━━━━━ PROVIDED TEXT

# St George island reds



## Fourfingers (Jul 3, 2017)

Just got back sat after a week on the island. We Had good luck with reds but specks where a little thin on slot size fish. Caught white trout on bridge in afternoons[/ATTACH]


----------



## Dustin Pate (Jul 5, 2017)

Nice reds!


----------



## Prouty1343 (Jul 5, 2017)

Very nice.  I'm going to St George in a few weeks.  Any tips on where to start looking? Havent done much saltwater fishing.  I won't be to terrible far from Sikes Cut.


----------



## Rabun (Jul 7, 2017)

Look like some tasty slotters.  Can you share the techniques that worked for you?


----------



## Fourfingers (Jul 8, 2017)

Caught reds throwing white gulp shrimp on jig heads along sand flats along grass lines close to the rd along hwy 98 from east point to down past the high school we was wade fishing throwing back towards the rd. Moved out deeper to fish for trout. Trout came from popping cork to bouncing a jig off the grass. Two best where 28-3/4 and 27-1/2. The rest where any where from 18 to 24 inches. Caught probably 30 reds in for days fishing 6:30 to 11:00


----------



## Rabun (Jul 10, 2017)

Fourfingers said:


> Caught reds throwing white gulp shrimp on jig heads along sand flats along grass lines close to the rd along hwy 98 from east point to down past the high school we was wade fishing throwing back towards the rd. Moved out deeper to fish for trout. Trout came from popping cork to bouncing a jig off the grass. Two best where 28-3/4 and 27-1/2. The rest where any where from 18 to 24 inches. Caught probably 30 reds in for days fishing 6:30 to 11:00



Nicely done...y'all got into some nice quality fish!  Thanks for the info!


----------



## teethdoc (Jul 13, 2017)

Nice!


----------

━━━━━━━━━━
━━━━━ SOURCE INFORMATION

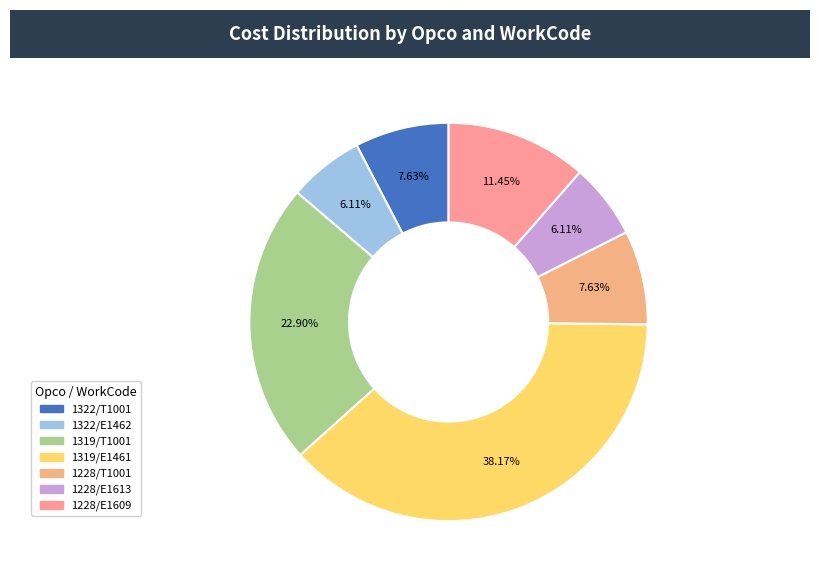

Count the number of slices in the pie.

7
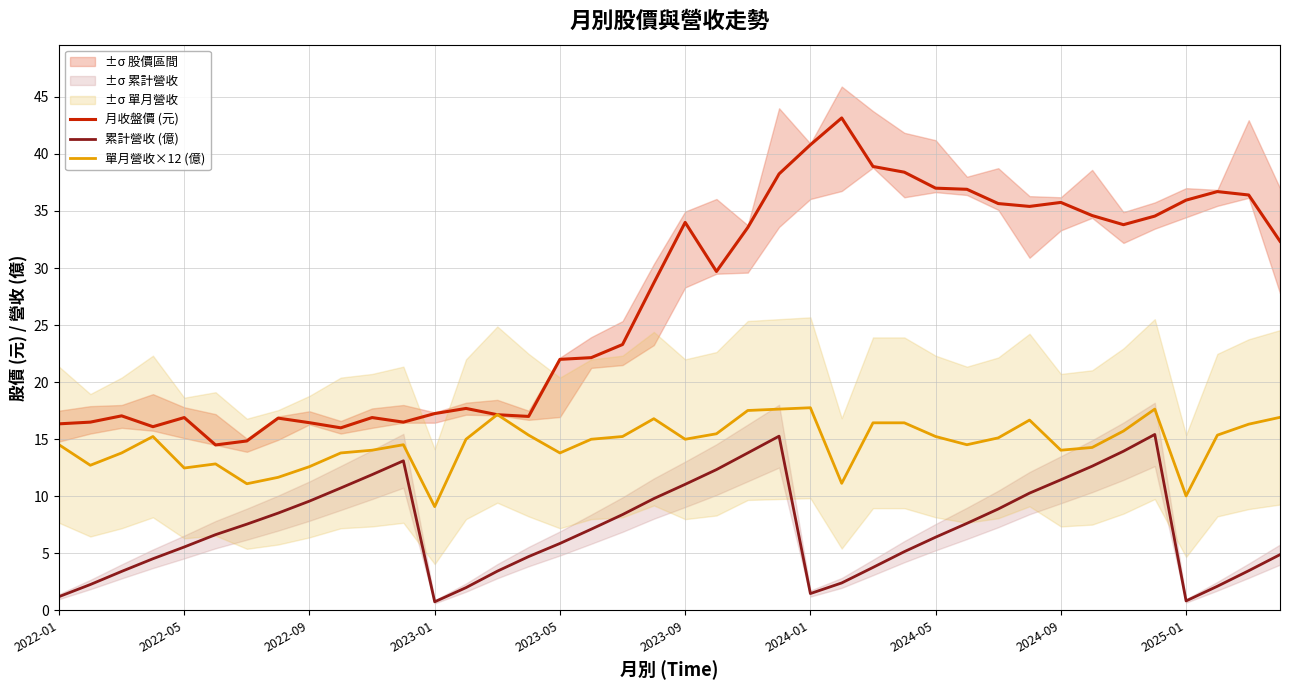

What is the lowest value of the 單月營收×12 (億) series?

9.1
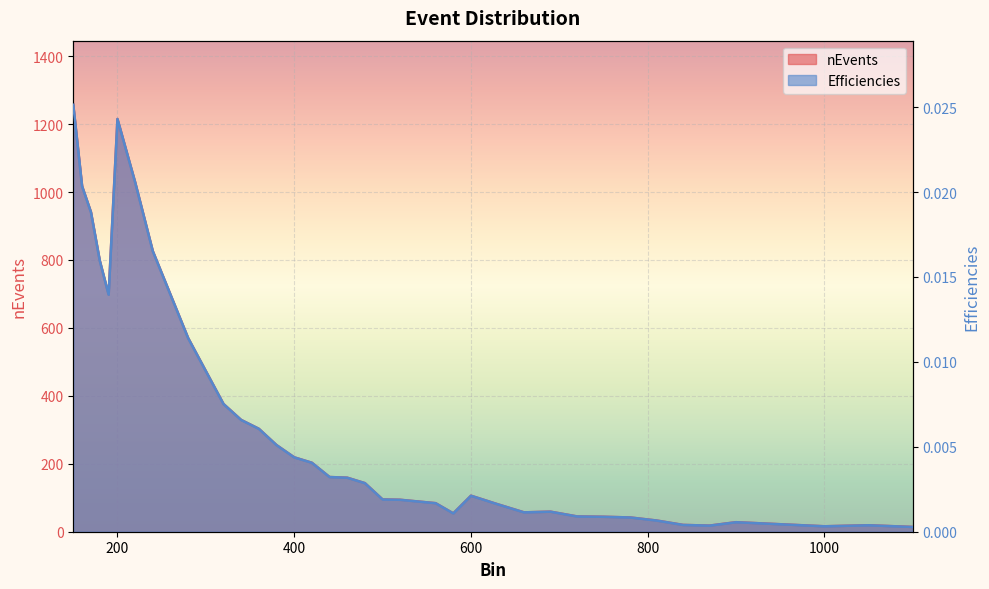

Reading left to right, list all the values displayed in this chart.

nEvents: 150=1257.0	160=1017.0	170=941.0	180=798.0	190=698.0	200=1215.0	220=1029.0	240=826.0	260=698.0	280=570.0	300=473.0	320=376.0	340=329.0	360=303.0	380=255.0	400=219.0	420=203.0	440=161.0	460=159.0	480=143.0	500=95.0	520=94.0	540=89.0	560=84.0	580=54.0	600=106.0	630=81.0	660=57.0	690=59.0	720=45.0	750=44.0	780=42.0	810=33.0	840=20.0	870=18.0	900=28.0	950=22.0	1000=16.0	1050=19.0	1100=14.0
Efficiencies: 150=0.0	160=0.0	170=0.0	180=0.0	190=0.0	200=0.0	220=0.0	240=0.0	260=0.0	280=0.0	300=0.0	320=0.0	340=0.0	360=0.0	380=0.0	400=0.0	420=0.0	440=0.0	460=0.0	480=0.0	500=0.0	520=0.0	540=0.0	560=0.0	580=0.0	600=0.0	630=0.0	660=0.0	690=0.0	720=0.0	750=0.0	780=0.0	810=0.0	840=0.0	870=0.0	900=0.0	950=0.0	1000=0.0	1050=0.0	1100=0.0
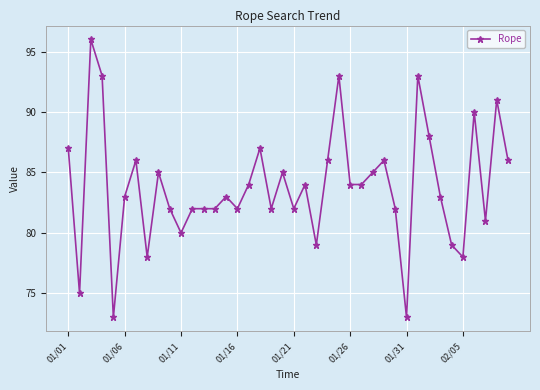

What is the value of the 18th point from the left?

87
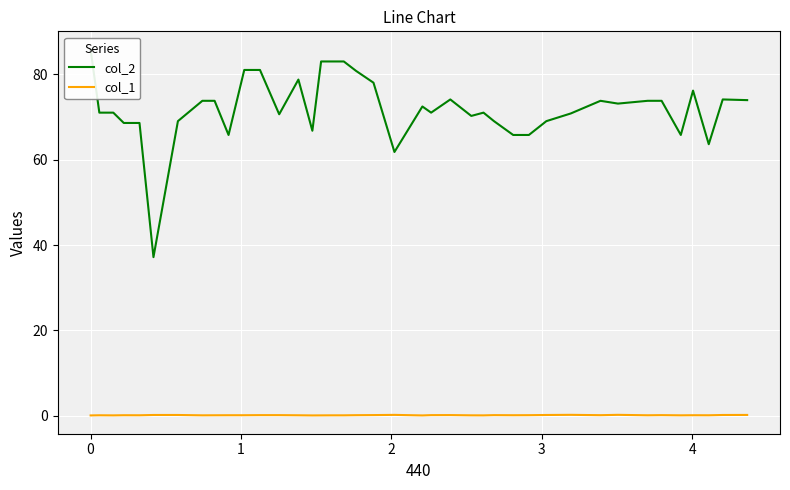

Reading right to left, transcribe all the data shown in this chart.

col_2: 74.0	74.1	63.6	76.2	65.8	73.8	73.8	73.2	73.8	70.9	69.1	65.8	65.8	69.1	71.0	70.3	74.1	71.0	72.5	61.8	78.1	80.8	83.0	83.0	83.0	66.8	78.8	70.7	81.1	81.1	65.8	73.8	73.8	69.1	37.2	68.6	68.6	71.0	71.0	85.8
col_1: 0.2	0.2	0.1	0.1	0.1	0.1	0.1	0.2	0.1	0.2	0.2	0.1	0.1	0.1	0.1	0.1	0.1	0.1	0.1	0.2	0.1	0.1	0.1	0.1	0.1	0.1	0.1	0.1	0.1	0.1	0.1	0.1	0.1	0.2	0.2	0.1	0.1	0.1	0.1	0.1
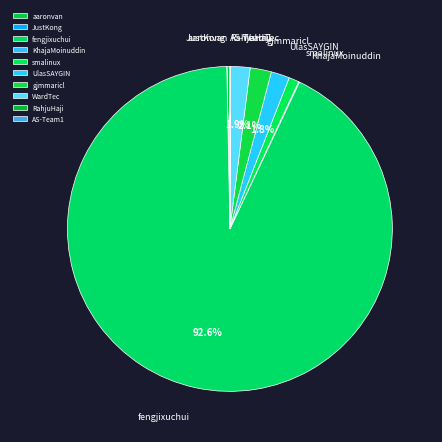

How many slices are in this pie chart?

10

━━━━━━━━━━

-- EXERCISE TASKS --
1 > Reproduce part of the fishing thread word for word. Begin at the words "## Rabun (Jul 10, 2017)" and stop after the words "for the info!".
2 > List the username of every person who posted in the fishing thread, naming each one once.
3 > Answer these questions from the fishing thread:
(a) Where did Fourfingers catch white trout in the afternoons?
(b) Which cut will Prouty1343 be staying near?
(c) What bait did Fourfingers throw to catch the reds?

-- SOLVED PROBLEMS --
1 >
## Rabun (Jul 10, 2017)

Fourfingers said:


> Caught reds throwing white gulp shrimp on jig heads along sand flats along grass lines close to the rd along hwy 98 from east point to down past the high school we was wade fishing throwing back towards the rd. Moved out deeper to fish for trout. Trout came from popping cork to bouncing a jig off the grass. Two best where 28-3/4 and 27-1/2. The rest where any where from 18 to 24 inches. Caught probably 30 reds in for days fishing 6:30 to 11:00



Nicely done...y'all got into some nice quality fish!  Thanks for the info!

2 >
Fourfingers
Dustin Pate
Prouty1343
Rabun
teethdoc

3 >
(a) On the bridge.
(b) Sikes Cut.
(c) White gulp shrimp on jig heads.